Seit Jahren ist es, infolge der VW-Entscheidung des BGH (Urt. v. 20.10.2009 – VI ZR 53/09), ständige Regulierungspraxis bei der sogenannten fiktiven Abrechnung:
Der Geschädigte möchte sein Fahrzeug nicht oder günstiger als im Haftpflichtgutachten berechnet reparieren. Er rechnet fiktiv ab und beansprucht die Reparaturkosten netto gemäß des von ihm vorgelegten Haftpflichtgutachtens. Der Kfz-Haftpflichtversicherer des Schädigers kürzt den Anspruch, indem er dem Geschädigten einen sogenannten Prüfbericht zusendet. Häufig werden die Kürzungen darauf gestützt, dass die Reparatur in einer vom Haftpflichtversicherer benannten Werkstatt, sog. Verweiswerkstatt, günstiger sei als im Gutachten berechnet.

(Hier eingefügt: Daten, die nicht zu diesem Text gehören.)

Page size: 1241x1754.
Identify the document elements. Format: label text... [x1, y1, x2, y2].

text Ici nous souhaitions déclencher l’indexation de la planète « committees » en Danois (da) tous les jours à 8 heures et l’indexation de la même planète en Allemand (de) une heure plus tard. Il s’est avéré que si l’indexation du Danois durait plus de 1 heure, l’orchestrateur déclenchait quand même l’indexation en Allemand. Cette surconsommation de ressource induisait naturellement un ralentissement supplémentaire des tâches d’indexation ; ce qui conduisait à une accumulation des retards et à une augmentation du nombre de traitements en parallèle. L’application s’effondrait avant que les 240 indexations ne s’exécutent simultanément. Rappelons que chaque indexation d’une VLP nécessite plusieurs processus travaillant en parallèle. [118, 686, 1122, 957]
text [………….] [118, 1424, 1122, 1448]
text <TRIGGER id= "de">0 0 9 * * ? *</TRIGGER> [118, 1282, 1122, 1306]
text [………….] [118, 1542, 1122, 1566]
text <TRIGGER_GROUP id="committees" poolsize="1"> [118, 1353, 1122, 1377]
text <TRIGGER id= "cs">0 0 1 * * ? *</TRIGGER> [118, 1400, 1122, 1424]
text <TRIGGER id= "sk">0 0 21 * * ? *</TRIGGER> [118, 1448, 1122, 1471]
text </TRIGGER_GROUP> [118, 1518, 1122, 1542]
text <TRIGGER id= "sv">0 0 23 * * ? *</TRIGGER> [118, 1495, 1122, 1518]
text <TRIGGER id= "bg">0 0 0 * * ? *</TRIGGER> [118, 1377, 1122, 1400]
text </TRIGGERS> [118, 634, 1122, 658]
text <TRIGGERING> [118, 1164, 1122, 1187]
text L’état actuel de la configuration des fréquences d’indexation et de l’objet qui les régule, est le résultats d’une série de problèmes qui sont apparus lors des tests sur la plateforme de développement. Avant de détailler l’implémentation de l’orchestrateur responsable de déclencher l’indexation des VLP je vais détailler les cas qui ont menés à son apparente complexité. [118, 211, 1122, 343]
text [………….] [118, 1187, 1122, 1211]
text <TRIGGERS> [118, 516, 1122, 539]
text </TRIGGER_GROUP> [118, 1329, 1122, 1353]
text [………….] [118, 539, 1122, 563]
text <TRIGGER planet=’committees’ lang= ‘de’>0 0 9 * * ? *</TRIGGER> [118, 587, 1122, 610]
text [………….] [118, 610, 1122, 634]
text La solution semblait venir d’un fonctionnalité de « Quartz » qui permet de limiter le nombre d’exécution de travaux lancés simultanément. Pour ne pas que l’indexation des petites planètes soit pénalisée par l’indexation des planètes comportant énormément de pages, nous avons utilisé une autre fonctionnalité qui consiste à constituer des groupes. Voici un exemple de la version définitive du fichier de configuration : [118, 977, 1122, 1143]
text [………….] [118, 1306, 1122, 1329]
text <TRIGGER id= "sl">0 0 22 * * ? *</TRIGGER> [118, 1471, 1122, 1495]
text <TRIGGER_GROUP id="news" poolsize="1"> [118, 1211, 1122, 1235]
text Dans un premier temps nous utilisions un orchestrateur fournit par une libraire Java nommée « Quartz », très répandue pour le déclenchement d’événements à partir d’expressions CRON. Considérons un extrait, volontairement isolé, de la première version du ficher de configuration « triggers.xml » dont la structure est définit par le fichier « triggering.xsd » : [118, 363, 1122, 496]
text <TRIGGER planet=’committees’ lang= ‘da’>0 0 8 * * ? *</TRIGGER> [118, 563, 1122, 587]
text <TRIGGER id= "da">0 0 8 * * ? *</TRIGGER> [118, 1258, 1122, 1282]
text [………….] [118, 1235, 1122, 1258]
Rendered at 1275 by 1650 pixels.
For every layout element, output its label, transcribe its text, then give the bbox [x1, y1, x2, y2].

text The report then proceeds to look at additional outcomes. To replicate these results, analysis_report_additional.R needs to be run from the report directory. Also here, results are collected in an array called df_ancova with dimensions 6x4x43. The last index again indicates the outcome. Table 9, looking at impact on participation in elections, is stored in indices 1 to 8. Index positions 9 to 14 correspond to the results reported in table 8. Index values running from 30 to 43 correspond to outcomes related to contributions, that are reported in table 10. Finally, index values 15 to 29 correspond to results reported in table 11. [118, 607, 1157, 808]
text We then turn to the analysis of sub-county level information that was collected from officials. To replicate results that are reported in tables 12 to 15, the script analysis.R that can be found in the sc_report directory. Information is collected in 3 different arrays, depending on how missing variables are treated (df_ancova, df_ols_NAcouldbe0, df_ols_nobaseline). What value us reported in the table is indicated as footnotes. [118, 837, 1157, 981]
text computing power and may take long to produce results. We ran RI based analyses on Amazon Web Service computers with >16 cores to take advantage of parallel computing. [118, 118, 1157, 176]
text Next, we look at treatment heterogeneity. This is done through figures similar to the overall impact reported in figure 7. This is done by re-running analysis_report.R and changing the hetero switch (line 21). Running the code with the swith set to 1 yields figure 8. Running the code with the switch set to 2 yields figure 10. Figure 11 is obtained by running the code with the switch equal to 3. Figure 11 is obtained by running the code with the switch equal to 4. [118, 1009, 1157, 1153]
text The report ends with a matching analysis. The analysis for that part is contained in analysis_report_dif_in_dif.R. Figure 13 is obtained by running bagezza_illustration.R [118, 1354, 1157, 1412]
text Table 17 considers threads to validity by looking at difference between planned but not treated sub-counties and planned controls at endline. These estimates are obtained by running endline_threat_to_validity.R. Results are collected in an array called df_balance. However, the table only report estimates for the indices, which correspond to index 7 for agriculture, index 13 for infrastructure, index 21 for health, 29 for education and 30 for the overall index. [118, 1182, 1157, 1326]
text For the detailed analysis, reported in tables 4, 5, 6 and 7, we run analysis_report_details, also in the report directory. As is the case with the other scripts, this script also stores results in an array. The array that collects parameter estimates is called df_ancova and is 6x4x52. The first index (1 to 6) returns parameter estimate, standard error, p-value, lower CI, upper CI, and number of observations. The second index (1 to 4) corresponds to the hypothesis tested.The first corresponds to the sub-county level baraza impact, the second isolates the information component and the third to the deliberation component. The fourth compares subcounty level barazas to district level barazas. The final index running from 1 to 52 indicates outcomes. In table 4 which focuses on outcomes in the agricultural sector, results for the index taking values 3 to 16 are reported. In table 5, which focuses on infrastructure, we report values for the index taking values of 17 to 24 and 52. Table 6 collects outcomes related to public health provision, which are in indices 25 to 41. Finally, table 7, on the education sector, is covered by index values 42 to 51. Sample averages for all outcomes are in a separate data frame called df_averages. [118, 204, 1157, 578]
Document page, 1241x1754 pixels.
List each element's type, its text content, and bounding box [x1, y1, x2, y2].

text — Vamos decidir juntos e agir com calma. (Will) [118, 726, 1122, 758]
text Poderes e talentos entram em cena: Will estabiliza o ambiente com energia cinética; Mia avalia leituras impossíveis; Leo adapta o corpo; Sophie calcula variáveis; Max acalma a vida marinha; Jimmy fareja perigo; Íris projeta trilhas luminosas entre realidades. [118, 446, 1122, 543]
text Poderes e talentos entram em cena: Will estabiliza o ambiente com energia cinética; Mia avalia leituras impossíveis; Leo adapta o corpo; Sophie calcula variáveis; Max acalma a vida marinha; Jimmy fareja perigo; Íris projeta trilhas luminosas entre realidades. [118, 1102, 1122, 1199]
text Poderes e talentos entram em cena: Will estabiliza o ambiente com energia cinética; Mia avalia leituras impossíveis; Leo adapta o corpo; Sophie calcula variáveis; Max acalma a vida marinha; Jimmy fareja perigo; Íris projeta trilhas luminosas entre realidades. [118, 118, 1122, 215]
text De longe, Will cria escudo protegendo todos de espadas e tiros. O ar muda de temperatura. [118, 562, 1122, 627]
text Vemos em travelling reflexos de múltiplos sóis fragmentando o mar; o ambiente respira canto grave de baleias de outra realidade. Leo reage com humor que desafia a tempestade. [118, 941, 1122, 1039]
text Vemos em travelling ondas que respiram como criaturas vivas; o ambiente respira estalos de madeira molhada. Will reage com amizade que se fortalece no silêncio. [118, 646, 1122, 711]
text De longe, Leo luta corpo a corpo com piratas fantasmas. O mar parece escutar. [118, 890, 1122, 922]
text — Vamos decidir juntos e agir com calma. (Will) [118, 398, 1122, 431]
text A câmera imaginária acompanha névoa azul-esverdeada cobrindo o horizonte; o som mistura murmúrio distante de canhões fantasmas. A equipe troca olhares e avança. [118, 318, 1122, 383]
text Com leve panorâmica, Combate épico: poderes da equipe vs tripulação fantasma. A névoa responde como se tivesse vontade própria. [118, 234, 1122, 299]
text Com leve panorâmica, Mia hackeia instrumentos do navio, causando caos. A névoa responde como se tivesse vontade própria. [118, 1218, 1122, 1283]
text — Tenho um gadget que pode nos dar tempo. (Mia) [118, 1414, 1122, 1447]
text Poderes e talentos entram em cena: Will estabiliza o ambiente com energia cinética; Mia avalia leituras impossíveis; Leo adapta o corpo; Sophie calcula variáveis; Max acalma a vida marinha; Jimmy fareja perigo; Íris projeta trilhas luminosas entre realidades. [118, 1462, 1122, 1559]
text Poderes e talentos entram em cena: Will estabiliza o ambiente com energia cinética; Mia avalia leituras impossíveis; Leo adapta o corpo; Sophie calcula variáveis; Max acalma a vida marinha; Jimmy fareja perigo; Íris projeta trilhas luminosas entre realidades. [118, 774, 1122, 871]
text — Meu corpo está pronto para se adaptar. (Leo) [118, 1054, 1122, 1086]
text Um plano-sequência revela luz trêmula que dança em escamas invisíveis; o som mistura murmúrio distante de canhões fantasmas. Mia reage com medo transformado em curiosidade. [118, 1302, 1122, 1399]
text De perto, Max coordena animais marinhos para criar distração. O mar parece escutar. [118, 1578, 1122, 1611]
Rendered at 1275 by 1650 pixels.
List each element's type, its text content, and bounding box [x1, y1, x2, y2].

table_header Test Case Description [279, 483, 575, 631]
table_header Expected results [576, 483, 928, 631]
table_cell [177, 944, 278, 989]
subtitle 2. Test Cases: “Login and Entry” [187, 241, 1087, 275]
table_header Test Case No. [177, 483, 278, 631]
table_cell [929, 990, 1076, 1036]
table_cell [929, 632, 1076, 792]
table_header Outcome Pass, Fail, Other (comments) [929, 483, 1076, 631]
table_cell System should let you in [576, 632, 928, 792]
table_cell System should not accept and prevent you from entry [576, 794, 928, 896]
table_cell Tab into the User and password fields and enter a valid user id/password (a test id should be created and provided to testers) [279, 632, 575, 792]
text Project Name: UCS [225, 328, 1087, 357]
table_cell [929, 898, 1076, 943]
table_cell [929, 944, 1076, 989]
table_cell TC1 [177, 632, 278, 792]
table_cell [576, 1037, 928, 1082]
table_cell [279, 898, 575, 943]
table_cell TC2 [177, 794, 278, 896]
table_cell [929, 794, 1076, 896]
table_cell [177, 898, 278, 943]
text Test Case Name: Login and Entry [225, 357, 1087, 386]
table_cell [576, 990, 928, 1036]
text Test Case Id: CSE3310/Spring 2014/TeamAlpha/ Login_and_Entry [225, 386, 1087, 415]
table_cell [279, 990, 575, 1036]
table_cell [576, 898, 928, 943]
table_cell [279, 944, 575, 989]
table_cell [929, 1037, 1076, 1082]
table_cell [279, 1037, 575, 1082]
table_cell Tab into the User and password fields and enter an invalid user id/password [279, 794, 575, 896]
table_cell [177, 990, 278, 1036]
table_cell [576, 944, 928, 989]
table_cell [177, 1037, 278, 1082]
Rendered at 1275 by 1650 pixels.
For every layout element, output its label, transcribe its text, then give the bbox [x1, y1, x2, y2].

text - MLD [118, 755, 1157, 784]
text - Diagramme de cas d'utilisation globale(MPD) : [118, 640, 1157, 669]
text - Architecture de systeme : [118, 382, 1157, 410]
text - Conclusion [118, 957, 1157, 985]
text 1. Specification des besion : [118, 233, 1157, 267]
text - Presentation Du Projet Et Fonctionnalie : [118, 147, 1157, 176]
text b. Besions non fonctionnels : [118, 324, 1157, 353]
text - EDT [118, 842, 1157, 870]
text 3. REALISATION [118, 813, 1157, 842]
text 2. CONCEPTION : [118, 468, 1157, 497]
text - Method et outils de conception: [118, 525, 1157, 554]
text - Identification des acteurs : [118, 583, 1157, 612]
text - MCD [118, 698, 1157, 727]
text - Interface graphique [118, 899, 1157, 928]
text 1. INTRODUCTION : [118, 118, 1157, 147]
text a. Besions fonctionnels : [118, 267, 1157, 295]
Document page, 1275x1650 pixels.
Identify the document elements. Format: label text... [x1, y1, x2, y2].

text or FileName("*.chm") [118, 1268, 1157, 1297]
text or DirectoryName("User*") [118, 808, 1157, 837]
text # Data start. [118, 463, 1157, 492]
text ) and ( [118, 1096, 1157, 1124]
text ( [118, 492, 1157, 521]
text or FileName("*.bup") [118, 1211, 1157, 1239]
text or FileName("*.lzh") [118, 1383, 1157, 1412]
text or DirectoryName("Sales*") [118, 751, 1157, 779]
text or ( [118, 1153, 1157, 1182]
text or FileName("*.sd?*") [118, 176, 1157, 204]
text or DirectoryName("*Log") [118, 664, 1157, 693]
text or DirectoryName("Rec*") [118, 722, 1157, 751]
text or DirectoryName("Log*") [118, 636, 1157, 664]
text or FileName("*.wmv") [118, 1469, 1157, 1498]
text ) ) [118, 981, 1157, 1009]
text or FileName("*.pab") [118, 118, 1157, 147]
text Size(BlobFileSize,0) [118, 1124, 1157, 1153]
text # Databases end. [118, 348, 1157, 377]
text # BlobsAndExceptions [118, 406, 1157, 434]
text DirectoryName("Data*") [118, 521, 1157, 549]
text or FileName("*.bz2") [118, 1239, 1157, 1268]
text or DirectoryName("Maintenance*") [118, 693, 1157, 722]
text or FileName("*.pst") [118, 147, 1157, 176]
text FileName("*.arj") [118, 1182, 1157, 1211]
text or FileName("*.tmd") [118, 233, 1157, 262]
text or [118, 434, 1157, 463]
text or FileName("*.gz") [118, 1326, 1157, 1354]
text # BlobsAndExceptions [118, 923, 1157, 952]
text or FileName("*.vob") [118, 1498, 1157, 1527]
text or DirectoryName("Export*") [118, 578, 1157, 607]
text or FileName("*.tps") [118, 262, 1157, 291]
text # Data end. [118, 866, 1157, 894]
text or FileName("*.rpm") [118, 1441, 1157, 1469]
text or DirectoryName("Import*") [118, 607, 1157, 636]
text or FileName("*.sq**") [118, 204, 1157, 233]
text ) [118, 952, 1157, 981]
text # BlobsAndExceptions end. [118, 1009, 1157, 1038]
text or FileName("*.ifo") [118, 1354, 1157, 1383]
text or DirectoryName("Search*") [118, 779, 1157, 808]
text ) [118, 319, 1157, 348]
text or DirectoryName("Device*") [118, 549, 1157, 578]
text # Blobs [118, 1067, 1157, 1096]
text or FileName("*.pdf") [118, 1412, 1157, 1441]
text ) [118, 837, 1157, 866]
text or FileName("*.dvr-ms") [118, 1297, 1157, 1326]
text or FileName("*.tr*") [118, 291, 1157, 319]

Bezüglich der Zulässigkeit des Verweises stellen sich viele Fragen. Häufig in der Praxis nicht beachtet, wird, dass sich auch in dieser Verweiswerkstatt regelmäßig die Preise ändern. Viele telefonische Nachfragen der letzten Jahre haben in meiner Praxis gezeigt, dass die Stundenverrechnungssätze im Prüfgutachten falsch waren und nicht selten wurden Preisaufschläge auf die Ersatzteile erhoben, die ebenfalls zu Unrecht gekürzt worden waren.
Ein spezielles Problem dieser Verweisproblematik hat der BGH nun geklärt und zwar die Frage, welcher Zeitpunkt für die Reparaturkostenberechnung in der Verweiswerkstatt maßgeblich ist.
Beispiel: Unfallzeitpunkt soll der 19.11.2019 sein. Der Geschädigte legt Ende November 2019 ein Gutachten vor, welches Reparaturkosten netto von 4.000,00 Euro ausweist. Der Prüfbericht mit Benennung der Verweiswerkstatt wird am 15.12.2019 vorgelegt. Der Verweis soll in diesem Beispiel zulässig sein. Der Versicherer kürzt die Reparaturkosten wegen der günstigeren Stundenverrechnungssätze (= „Stundenlöhne“) netto um 500,00 Euro und überweist dem Geschädigten 3.500,00 Euro. Zum 1.1.2020 erhöht die Verweiswerkstatt ihre Stundenverrechnungssätze. Auf Basis der Stundenverrechnungssätze, die ab dem 1.1.2020 gelten, ergeben sich Reparaturkosten in der Verweiswerkstatt von 4.500,00 Euro, also 500,00 Euro mehr als im Gutachten ausgewiesen.
Mitte Januar 2020 erhebt der Geschädigte Klage. Am 1.1.2021 erhöht die Verweiswerkstatt erneut die Stundenlöhne. Es ergeben sich ab dem 1.1.2021 sogar 4.700,00 Euro Reparaturkosten. Die letzte mündliche Verhandlung vorm Amtsgericht findet am 20.1.2021 statt. Das Fahrzeug hat der Geschädigte nicht repariert.
Das LG Saarbrücken hat in der Vorinstanz auf den Zeitpunkt des Unfalls abgestellt. Somit wäre die Berechnung des Versicherers korrekt und der Geschädigte müsste sich den Abzug vonn 500,00 Euro gefallen lasen. Anders der BGH:
„Wie im Ausgangspunkt vom Berufungsgericht zutreffend gesehen, ist der materiell-rechtlich maßgebliche Zeitpunkt für die Bemessung des Schadensersatzanspruchs in Geld …
der Zeitpunkt, in dem dem Geschädigten das volle wirtschaftliche Äquivalent für das beschädigte Recht zufließt, also der Zeitpunkt der vollständigen Erfüllung. …Verfahrensrechtlich ist, wenn noch nicht vollständig erfüllt ist, der prozessual letztmögliche Beurteilungszeitpunkt, regelmäßig also der Zeitpunkt der letzten mündlichen Tatsachenverhandlung, maßgeblich. … Diese Grundsätze dienen in erster Linie dem Schutz des Gläubigers gegen eine verzögerte Ersatzleistung des Schuldners. Zusätzliche Schäden und eine Verteuerung der Wiederherstellungskosten vor vollständiger Erfüllung, etwa durch Preissteigerungen, gehen deshalb in der Regel zu dessen Lasten. (BGH, Urt. v. 18.2.2020 – VI ZR 115/19)
Im Beispielsfalle müsste das Gericht dem Geschädigten also 4.700,00 Euro zusprechen.